If your horse drools excessively—and you’ll know because saliva will pour from its mouth when it yawns or accepts the bit—the culprit is likely nutritional. What should you do? Simple: head to the pasture or haymow and look for red clover.

A specific fungus, Rhizoctonia leguminicola, affects many varieties of red clover. This fungus produces an alkaloid called slaframine. Also called black patch disease, the fungal infection is visible on leaves as small dark blotches. Usually, the undersides of leaves are affected first, and then the fungus spreads to other parts of the plant.  The fungus thrives in moist, humid environments. Experiencing a rainy summer? Be on the lookout for diseased red clover.

The most widespread sign of slaframine ingestion in horses is hypersalivation.

“As long as horses have access to a clean water source, there will likely be no other notable side effects of slaframine intake,” said Kathleen Crandell, Ph.D., a nutritionist with Kentucky Equine Research (KER).
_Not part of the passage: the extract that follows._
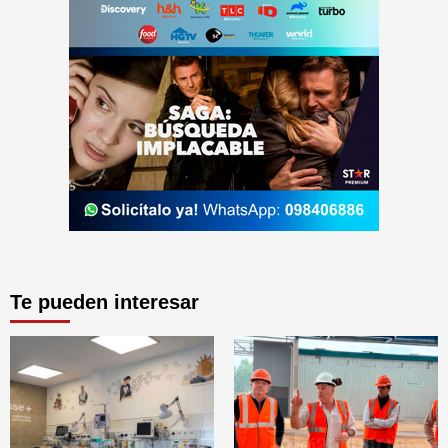
Te pueden interesar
“If, on the other hand, a horse does not have access to water, dehydration might sneak up on a horse that is producing and spilling excessive saliva, especially in hot, humid climates,” she said.

Once horses are removed from the red clover, saliva production usually returns to normal.

Baled red clover hay can be infected with the fungus and its alkaloid slaframine. As storage time increases, however, slaframine content tends to decrease.